Former DeepMind researcher David Silver has raised a huge new round for a fresh AI lab with a very specific bet: the next jump in AI may come from systems that learn through experience, not from simply absorbing more human-written data.
TechCrunch reports that Ineffable Intelligence has raised $1.1 billion at a $5.1 billion valuation. The company is only a few months old, but its pitch is already attracting top-tier money because Silver helped define one of AI’s most important playbooks: reinforcement learning.
What happened
Ineffable Intelligence is a British AI lab founded by Silver, the former DeepMind researcher associated with systems such as AlphaZero. Its aim is to build what it calls a “superlearner” — an AI system that discovers knowledge and skills from its own experience rather than relying mainly on human-generated examples.
According to TechCrunch, the round was led by Sequoia Capital and Lightspeed Venture Partners, with participation from Index Ventures, Google, Nvidia, the British Business Bank, and the UK’s Sovereign AI fund. That is a serious syndicate for a company that has barely started operating.
The ambition is not subtle. The company says it wants to create a system that can learn broadly through trial and error, echoing the way DeepMind’s earlier game-playing systems improved by playing against themselves rather than copying human strategies.
Why it matters
Most of the recent AI boom has been built on scaling: more data, more compute, larger models, and better post-training. That approach is powerful, but it has obvious constraints.
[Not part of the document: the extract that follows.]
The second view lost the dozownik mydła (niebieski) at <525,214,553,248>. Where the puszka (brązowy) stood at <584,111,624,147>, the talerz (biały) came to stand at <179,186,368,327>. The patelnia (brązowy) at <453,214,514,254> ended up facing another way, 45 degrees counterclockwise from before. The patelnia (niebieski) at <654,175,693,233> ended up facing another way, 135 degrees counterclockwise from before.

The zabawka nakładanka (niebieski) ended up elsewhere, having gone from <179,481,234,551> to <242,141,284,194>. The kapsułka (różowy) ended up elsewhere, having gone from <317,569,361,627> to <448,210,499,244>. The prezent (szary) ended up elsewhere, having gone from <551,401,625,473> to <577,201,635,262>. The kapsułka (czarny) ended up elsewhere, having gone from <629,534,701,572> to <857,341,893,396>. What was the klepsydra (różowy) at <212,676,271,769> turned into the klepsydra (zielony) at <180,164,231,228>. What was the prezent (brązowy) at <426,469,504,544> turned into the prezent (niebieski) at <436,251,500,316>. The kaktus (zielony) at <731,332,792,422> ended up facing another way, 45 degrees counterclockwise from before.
High-quality human data is expensive, messy, legally contested, and finite.
A successful “learn by doing” model would change the economics. Instead of needing a bigger internet-sized corpus, a lab could create environments where AI systems generate experience, test strategies, and improve from feedback.
That is why reinforcement learning keeps coming back into the conversation. It already helped produce major breakthroughs in games and robotics-style simulations. The unresolved question is whether the same approach can generalise to messy, open-ended real-world tasks.
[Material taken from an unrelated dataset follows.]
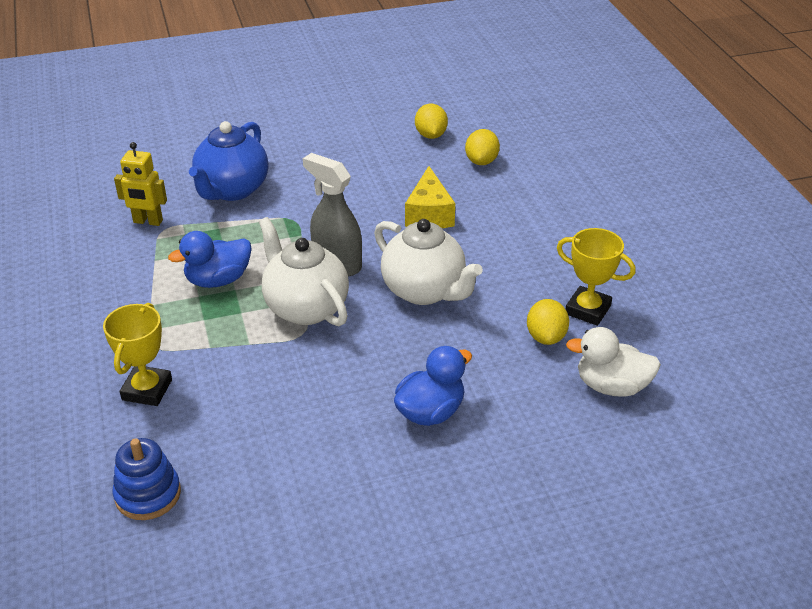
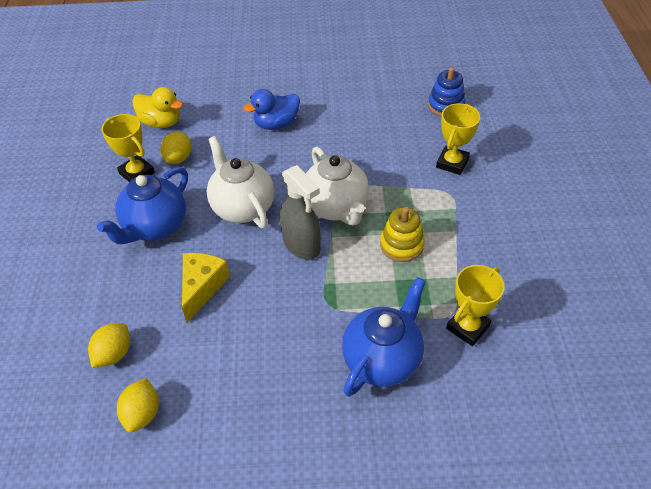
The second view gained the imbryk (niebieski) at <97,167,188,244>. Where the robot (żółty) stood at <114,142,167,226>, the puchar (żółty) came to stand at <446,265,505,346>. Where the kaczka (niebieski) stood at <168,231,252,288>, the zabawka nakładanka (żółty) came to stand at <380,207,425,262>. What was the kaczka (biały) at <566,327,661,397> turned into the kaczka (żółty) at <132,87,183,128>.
What this means for the AI industry
The funding shows investors are willing to back alternatives to the large language model scaling race. Ineffable is not alone. Other researcher-led labs are also raising enormous early rounds on the promise that a different training recipe could unlock more capable systems.
It also strengthens London’s position as a serious AI hub. DeepMind’s presence has created a dense alumni network, and the UK government’s involvement through Sovereign AI suggests national strategy is now tangled with AI startup funding.
For companies building with AI, the practical takeaway is simple: the next wave may not just be better chatbots. If reinforcement-learning-first systems work, they could be better at planning, testing, optimisation, and autonomous decision-making.
Our take
The valuation is extraordinary for such a young company, but the thesis is credible enough to watch closely. AI labs are running into limits around data quality, licensing, and model reliability. A system that can learn robustly from experience would attack all three problems at once.
That does not mean Ineffable will pull it off. Learning in controlled games is very different from learning safely in the real world. The risk is that “without human data” becomes a great fundraising story before it becomes a dependable product.
Still, this is one of the more interesting signals in AI right now. The industry is searching for the path beyond brute-force scaling, and Silver’s new lab is making a very expensive bet that the answer is experience.